• [Written problem]:
Turn the lines of the entries below into a numbered list, starting at the line that contains "genus: Ciconia" and ending at the last line of the entries, and leave out any blank lines.

• [Records to use]:
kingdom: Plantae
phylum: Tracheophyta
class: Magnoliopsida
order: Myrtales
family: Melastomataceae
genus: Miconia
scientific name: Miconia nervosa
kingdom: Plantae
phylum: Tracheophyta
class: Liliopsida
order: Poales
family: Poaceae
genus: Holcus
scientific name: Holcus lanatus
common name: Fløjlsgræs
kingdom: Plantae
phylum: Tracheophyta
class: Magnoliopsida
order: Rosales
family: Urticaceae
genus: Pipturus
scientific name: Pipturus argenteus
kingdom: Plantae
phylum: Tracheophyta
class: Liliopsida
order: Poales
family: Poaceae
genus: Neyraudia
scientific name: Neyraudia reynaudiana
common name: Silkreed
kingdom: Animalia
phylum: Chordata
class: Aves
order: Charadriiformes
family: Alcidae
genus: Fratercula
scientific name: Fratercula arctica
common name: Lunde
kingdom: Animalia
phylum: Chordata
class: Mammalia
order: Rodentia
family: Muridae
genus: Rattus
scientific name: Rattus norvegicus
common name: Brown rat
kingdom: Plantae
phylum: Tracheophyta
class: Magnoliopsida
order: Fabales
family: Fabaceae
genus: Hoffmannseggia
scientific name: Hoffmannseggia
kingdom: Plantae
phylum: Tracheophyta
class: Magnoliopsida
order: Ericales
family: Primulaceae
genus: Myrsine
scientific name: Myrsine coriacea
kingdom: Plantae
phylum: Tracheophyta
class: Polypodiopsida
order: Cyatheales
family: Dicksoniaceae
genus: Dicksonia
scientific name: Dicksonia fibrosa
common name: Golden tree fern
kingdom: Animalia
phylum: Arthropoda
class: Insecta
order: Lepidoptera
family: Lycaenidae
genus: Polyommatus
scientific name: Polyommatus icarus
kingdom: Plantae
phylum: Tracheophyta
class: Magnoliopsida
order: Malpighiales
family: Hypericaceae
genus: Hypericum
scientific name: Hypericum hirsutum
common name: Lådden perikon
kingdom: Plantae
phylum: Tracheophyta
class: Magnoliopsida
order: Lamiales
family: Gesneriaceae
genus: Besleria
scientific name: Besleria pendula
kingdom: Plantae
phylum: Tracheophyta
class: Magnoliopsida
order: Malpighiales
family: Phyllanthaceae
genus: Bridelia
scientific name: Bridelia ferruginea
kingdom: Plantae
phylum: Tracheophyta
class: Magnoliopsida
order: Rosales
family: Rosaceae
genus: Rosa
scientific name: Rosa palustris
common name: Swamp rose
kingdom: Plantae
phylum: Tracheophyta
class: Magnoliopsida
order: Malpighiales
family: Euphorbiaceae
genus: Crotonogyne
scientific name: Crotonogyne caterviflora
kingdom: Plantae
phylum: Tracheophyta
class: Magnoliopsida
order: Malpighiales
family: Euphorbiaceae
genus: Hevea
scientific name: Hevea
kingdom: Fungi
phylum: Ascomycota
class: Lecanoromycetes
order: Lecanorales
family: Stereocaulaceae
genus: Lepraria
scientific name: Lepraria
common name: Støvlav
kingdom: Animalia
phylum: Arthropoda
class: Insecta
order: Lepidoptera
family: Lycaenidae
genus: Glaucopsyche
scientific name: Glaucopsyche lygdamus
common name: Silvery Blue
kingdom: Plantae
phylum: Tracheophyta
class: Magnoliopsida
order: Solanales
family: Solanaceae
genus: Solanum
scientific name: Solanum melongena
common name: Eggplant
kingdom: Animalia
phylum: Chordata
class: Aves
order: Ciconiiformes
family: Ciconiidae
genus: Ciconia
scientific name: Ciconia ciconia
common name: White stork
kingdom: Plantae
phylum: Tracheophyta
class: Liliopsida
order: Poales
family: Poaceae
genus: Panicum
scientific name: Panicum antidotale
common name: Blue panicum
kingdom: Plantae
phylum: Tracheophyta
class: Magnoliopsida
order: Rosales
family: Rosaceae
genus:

• [Exercise response]:
1. genus: Ciconia
2. scientific name: Ciconia ciconia
3. common name: White stork
4. kingdom: Plantae
5. phylum: Tracheophyta
6. class: Liliopsida
7. order: Poales
8. family: Poaceae
9. genus: Panicum
10. scientific name: Panicum antidotale
11. common name: Blue panicum
12. kingdom: Plantae
13. phylum: Tracheophyta
14. class: Magnoliopsida
15. order: Rosales
16. family: Rosaceae
17. genus:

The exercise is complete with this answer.